## Task requirements
The copy must match the data word for word and contain no pictures.
++++ Data extract ++++
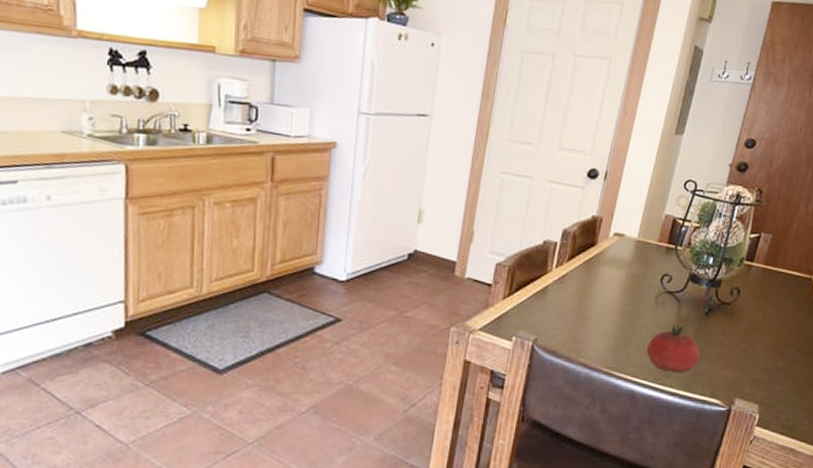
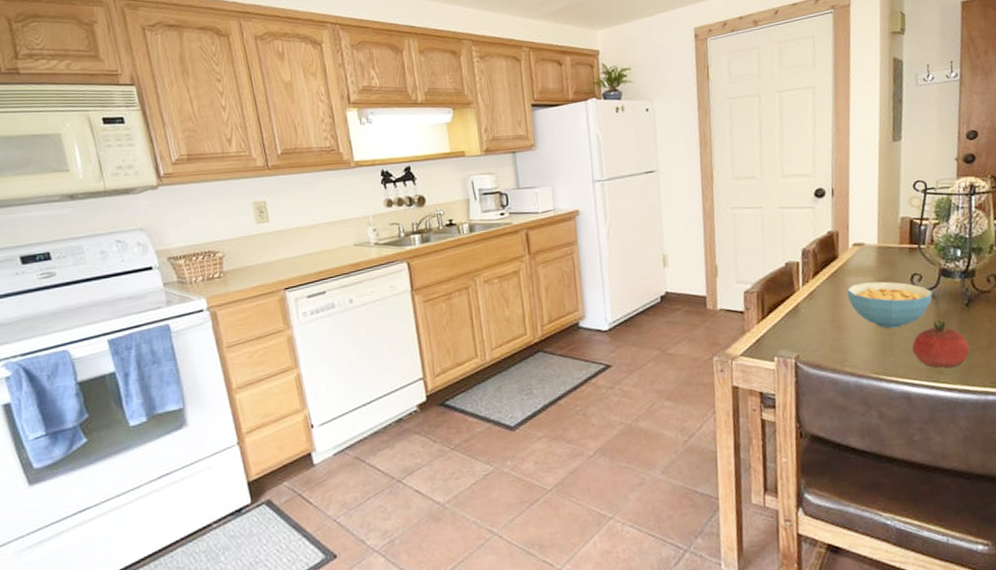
cereal bowl: none [597,274,678,326] -> present [846,281,933,329]

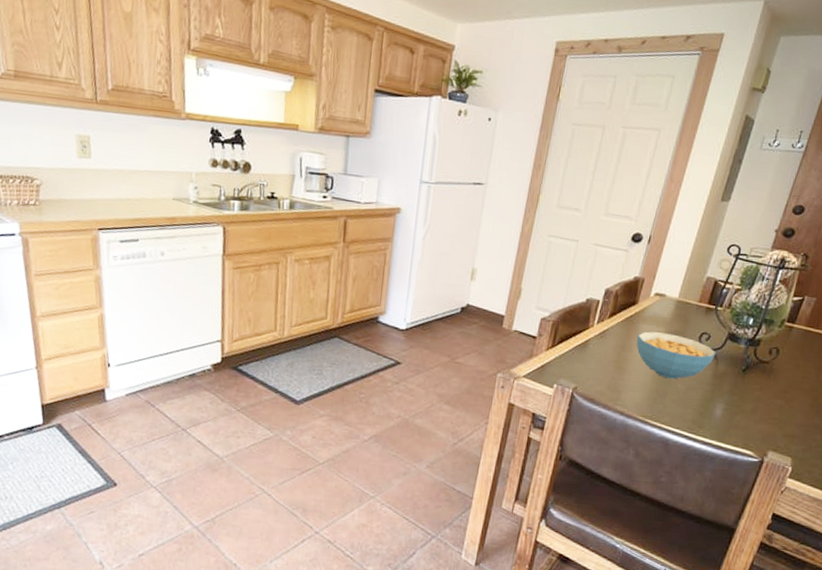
fruit: present [911,319,970,368] -> none [681,379,735,424]

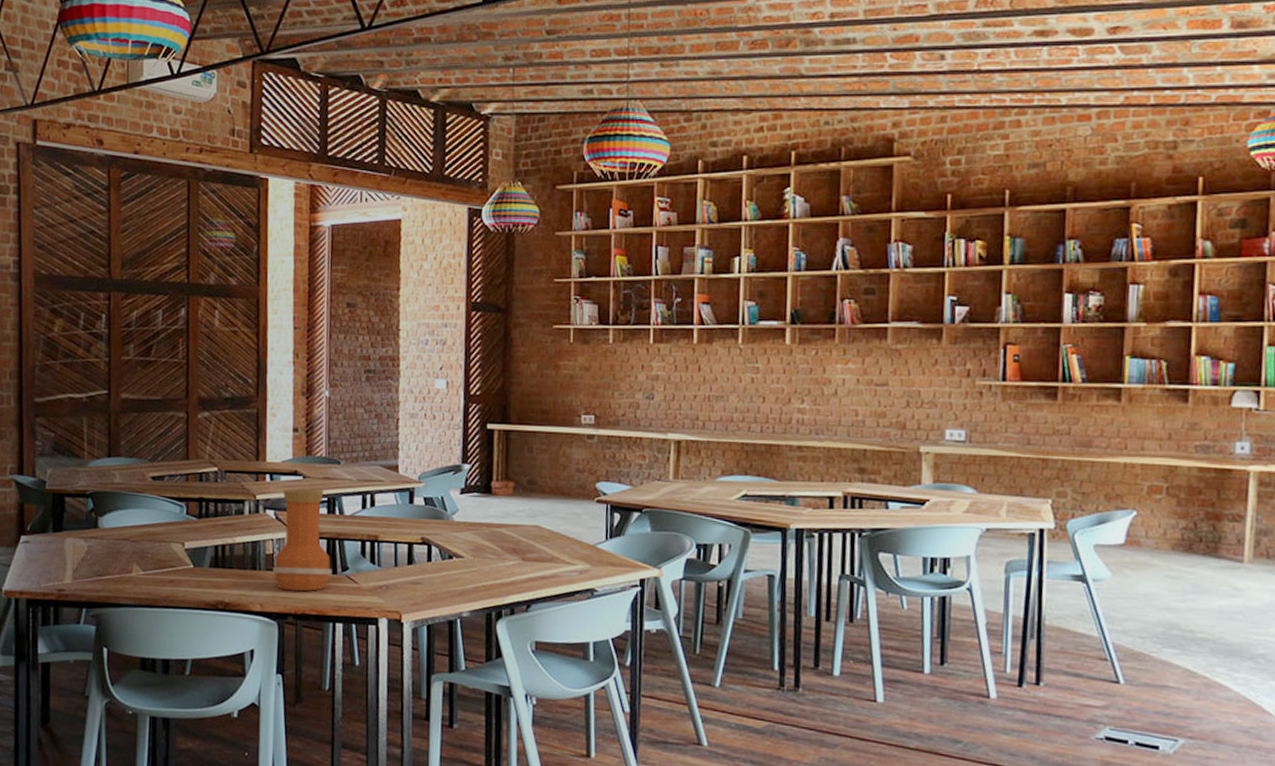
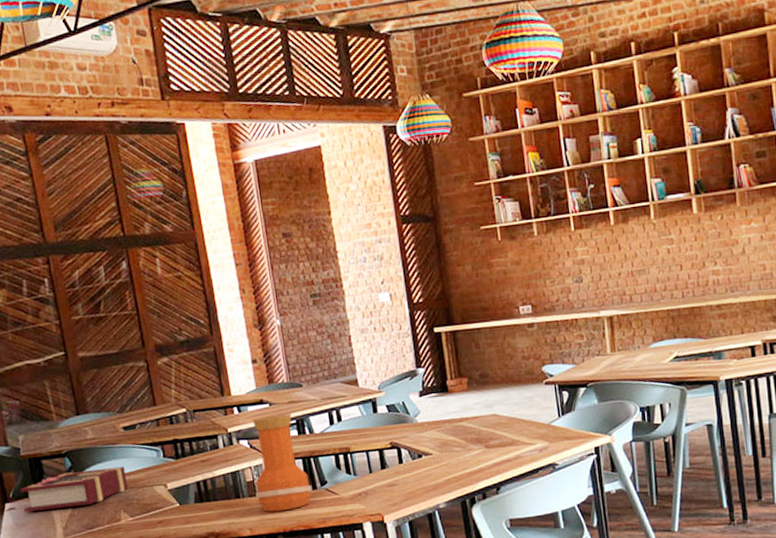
book: none [38,514,146,551] -> present [20,466,128,512]

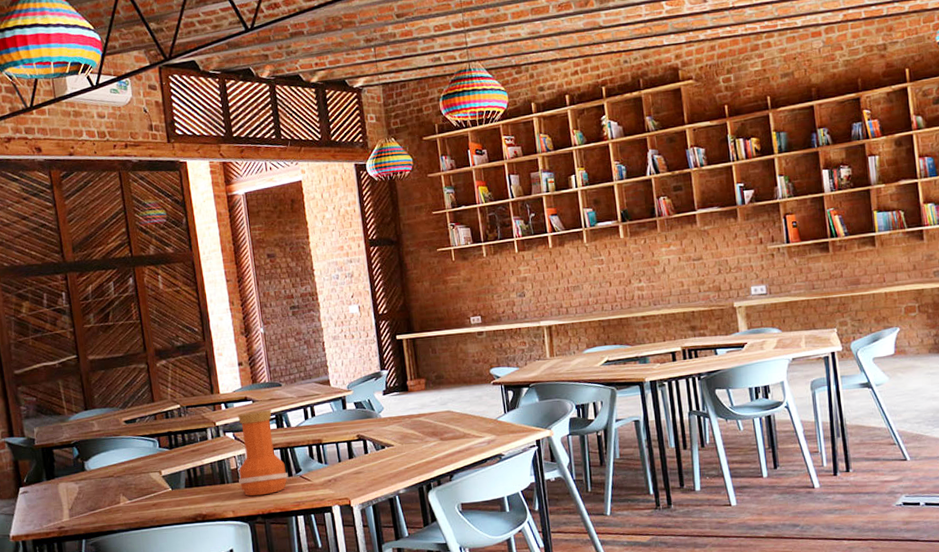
book: present [20,466,128,512] -> none [33,455,128,495]

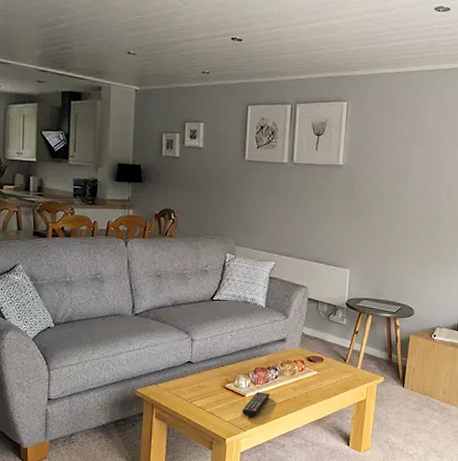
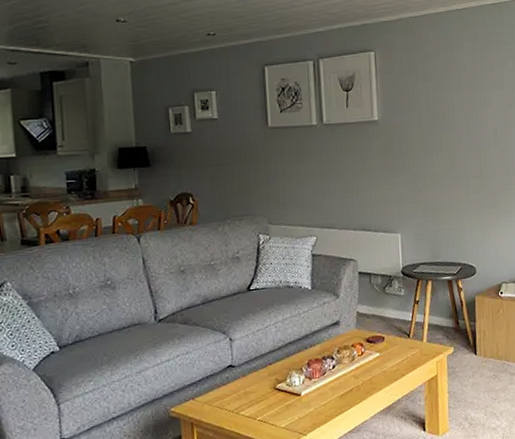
remote control: present [242,391,270,417] -> none [299,386,330,418]

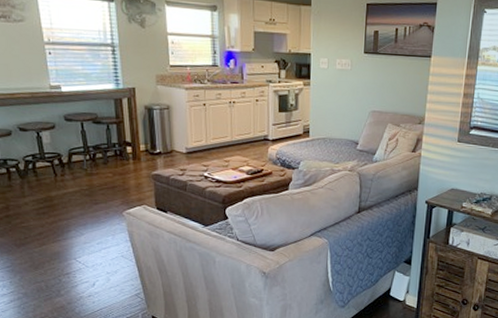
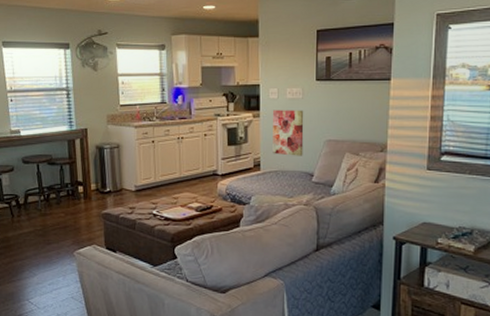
wall art: none [321,79,352,125] -> present [272,109,304,156]

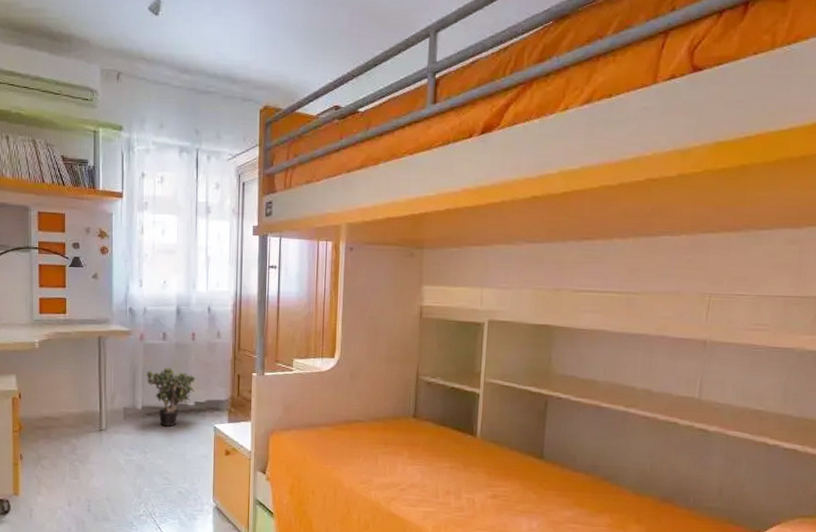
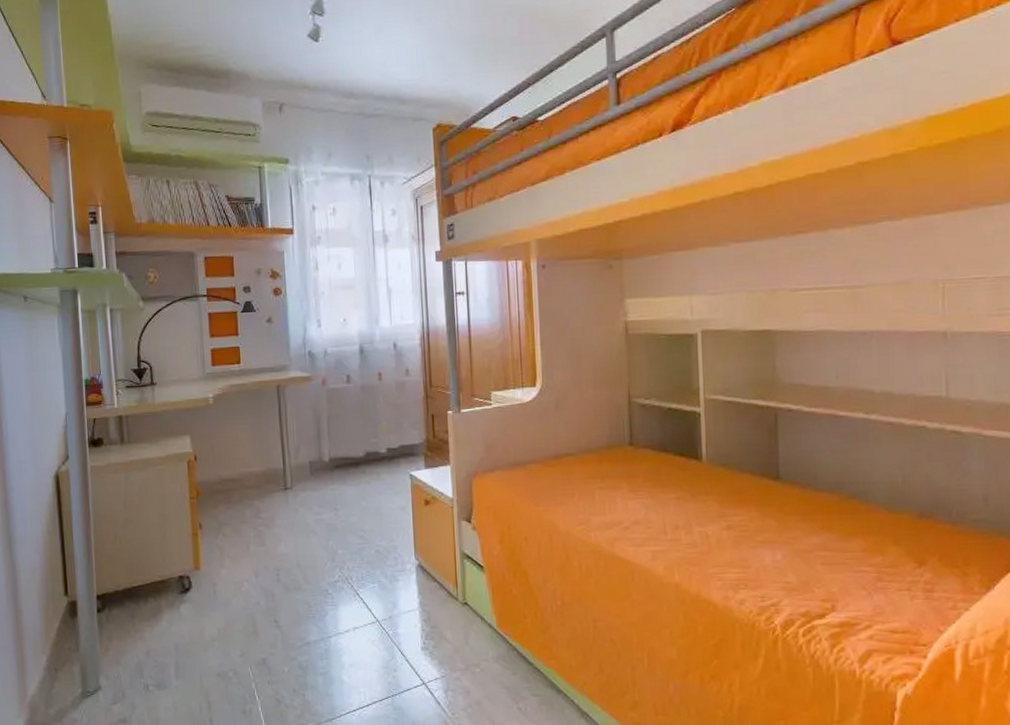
potted plant: present [144,367,196,427] -> none [329,412,386,479]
++++
## Answer space
cereal bowl: none [597,274,678,326] -> present [846,281,933,329]

fruit: present [911,319,970,368] -> none [681,379,735,424]

book: none [38,514,146,551] -> present [20,466,128,512]

book: present [20,466,128,512] -> none [33,455,128,495]

remote control: present [242,391,270,417] -> none [299,386,330,418]

wall art: none [321,79,352,125] -> present [272,109,304,156]

potted plant: present [144,367,196,427] -> none [329,412,386,479]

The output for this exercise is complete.